**What you will do**
Pull out each line of the records holding the string "parte".

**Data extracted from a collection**
════════════════

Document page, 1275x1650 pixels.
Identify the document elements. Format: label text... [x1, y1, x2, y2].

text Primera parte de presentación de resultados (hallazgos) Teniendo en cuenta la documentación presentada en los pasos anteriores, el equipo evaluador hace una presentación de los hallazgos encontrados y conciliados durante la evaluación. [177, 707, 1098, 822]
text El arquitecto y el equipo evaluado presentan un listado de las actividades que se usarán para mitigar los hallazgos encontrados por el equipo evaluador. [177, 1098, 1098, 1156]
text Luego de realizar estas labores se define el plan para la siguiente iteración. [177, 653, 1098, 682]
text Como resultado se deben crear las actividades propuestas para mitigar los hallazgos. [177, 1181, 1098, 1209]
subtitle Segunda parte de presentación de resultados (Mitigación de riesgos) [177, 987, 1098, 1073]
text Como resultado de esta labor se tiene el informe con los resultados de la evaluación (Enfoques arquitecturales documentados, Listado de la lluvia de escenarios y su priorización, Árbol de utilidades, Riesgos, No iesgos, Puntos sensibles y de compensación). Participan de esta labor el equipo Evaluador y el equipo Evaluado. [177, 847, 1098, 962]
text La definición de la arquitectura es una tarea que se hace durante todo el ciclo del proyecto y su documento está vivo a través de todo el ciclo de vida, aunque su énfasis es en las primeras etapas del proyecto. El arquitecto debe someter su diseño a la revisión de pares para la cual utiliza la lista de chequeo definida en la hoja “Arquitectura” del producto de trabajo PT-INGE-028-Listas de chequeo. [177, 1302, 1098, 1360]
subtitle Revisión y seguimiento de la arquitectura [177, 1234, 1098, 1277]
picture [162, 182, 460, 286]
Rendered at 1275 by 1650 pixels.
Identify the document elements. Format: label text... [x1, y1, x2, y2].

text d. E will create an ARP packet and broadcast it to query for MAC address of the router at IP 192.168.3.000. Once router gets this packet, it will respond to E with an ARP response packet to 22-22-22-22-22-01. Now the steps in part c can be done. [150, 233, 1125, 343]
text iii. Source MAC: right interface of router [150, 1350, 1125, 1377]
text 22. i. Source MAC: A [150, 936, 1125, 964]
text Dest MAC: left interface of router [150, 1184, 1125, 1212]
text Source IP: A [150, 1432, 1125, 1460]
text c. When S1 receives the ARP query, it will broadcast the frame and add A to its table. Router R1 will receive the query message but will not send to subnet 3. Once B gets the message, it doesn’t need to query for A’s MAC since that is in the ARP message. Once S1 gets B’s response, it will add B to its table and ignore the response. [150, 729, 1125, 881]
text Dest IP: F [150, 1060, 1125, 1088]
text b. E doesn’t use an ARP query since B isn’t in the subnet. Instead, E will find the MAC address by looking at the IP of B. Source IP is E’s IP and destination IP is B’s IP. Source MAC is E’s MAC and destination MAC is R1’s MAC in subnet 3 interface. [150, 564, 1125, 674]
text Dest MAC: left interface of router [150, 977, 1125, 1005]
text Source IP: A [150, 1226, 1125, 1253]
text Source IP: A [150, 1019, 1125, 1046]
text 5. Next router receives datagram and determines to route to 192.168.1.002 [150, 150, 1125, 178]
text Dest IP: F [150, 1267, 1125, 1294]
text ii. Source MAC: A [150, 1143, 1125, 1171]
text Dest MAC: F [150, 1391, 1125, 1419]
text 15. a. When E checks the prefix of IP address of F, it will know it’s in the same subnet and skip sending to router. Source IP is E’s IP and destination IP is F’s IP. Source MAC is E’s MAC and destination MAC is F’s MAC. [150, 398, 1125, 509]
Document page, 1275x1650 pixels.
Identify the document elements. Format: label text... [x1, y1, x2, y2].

════════════════

**Your solution**
text Primera parte de presentación de resultados (hallazgos) Teniendo en cuenta la documentación presentada en los pasos anteriores, el equipo evaluador hace una presentación de los hallazgos encontrados y conciliados durante la evaluación. [177, 707, 1098, 822]
subtitle Segunda parte de presentación de resultados (Mitigación de riesgos) [177, 987, 1098, 1073]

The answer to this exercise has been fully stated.